Родис широко открыла свои большие глаза и воскликнула:
— Неужели ты провела ночь с царицей?!
— Нет, — засмеялась в ответ Кризи, — но я стану богаче ее. И могущественней. Тогда проси о чем хочешь! Что тебе нужно?
— О, мое желание неисполнимо, — отмахнулась Родис, но Миртоклея вмешалась:
— В Эфесе есть такой закон: если две девственницы, достигшие половой зрелости, любят друг друга, — вот как мы с Родис, — им разрешено пожениться. Они идут в храм Афины, куда жертвуют свои пояса девственниц, затем в святилище Арсинои, чтобы оставить там смешанные пряди их волос, и, наконец, под перистиль храма Дионисия, где той, которой больше подходит роль мужчины, вводят в лоно тонкий золотой кинжал и дают белый лоскут, чтобы оставить след крови. Вечером ту из двух, которая будет женой, в повозке, украшенной цветами, везут при свете факелов и под аккомпанемент флейт в новый дом. И впредь они обладают всеми правами супругов; они могут удочерить маленьких девочек и дозволять им участвовать в своей интимной жизни. Их уважают. Они семья. Здесь, в Александрии, нет такого обычая. Вот мечта Родис...
— Закон будет, — сказала Кризи. — Вы поженитесь, обещаю.
— О, неужели это возможно! — в один голос воскликнули девушки, порозовев от счастья.

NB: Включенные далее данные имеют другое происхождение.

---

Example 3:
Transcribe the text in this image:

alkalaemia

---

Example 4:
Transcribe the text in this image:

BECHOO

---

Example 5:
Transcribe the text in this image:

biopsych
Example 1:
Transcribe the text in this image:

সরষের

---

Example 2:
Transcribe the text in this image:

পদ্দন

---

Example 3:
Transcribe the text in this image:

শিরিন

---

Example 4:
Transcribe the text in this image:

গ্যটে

— Да, и я не спрашиваю, кто из вас двоих будет мужем! Но ты, Мирто, обладаешь всем необходимым, чтобы создать эту иллюзию. Какая ты счастливая, Родис, имея такую подругу! Что и говорить, истинную любовь редко встретишь!

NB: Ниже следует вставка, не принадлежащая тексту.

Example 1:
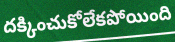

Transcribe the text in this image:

దక్కించుకోలేకపోయింది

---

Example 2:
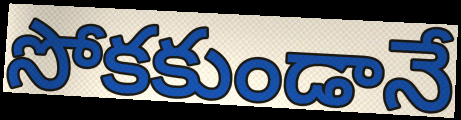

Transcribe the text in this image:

సోకకుండానే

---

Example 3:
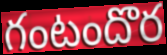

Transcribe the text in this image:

గంటందొర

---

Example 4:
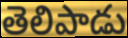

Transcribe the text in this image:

తెలిపాడు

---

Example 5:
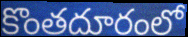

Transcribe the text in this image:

కొంతదూరంలో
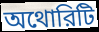
অথোরিটি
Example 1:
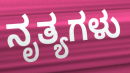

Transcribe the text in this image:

ನೃತ್ಯಗಳು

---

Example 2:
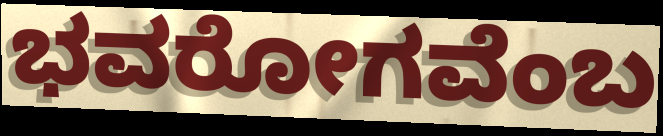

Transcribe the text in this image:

ಭವರೋಗವೆಂಬ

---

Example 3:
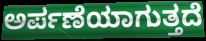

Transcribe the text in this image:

ಅರ್ಪಣೆಯಾಗುತ್ತದೆ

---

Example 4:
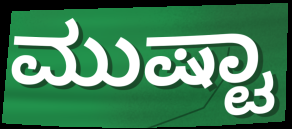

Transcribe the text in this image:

ಮುಷ್ಟಾ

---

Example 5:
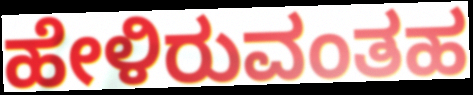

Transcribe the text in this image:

ಹೇಳಿರುವಂತಹ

Тем временем они приблизились к дому Кризи, где на пороге сидела Джала и ткала льняное полотно. Рабыня поднялась, чтобы пропустить хозяйку и ее подруг, и вошла следом.
В одно мгновение музыкантши сбросили свою незатейливую одежду. Они быстро омыли друг друга в большом фонтане зеленого мрамора, вода из которого стекала в бассейн, и бросились на постель.
Кризи смотрела на них с легкой улыбкой, но ничего не видела. В ее памяти, слово за словом, бесконечно повторялся разговор с Деметриосом. Она не заметила, как Джала отвязала и свернула ее шафрановую тунику, сняла пояс, ожерелья, браслеты, кольца, серебряные змейки с запястий, убрала золотые шпильки из прически, и только распущенные волосы, защекотавшие спину, заставили ее очнуться.
Она взглянула в зеркало.
Или боялась она увидеть, что недостаточно красива, чтобы удержать этого нового любовника — а его нужно было удержать! — после всех тех безумств, которые она потребовала от него? Или просто хотела вновь убедиться в своей неотразимости?
Она разглядывала в зеркальце все свое тело, не переставая поглаживать и ласкать себя. Она пристально осмотрела свою белую кожу, словно проверяла ее нежность и теплоту. Оценила упругость живота и полноту грудей. Прищурилась от сияния своих волос. Затем испытала могущество своего взгляда, чувственность своего рта, жар своего дыхания и покрыла медленными поцелуями свою обнаженную руку от подмышки до локтя.
Странное смешение нетерпения и гордости, смущения и уверенности в себе охватило ее. Она повернулась, как будто ища поддержки, и, увидев на своей постели двух девственниц, бросилась между ними, обвила обеих руками с какой-то безумной страстностью, и ее длинные золотистые волосы, разметавшись, укрыли всех троих.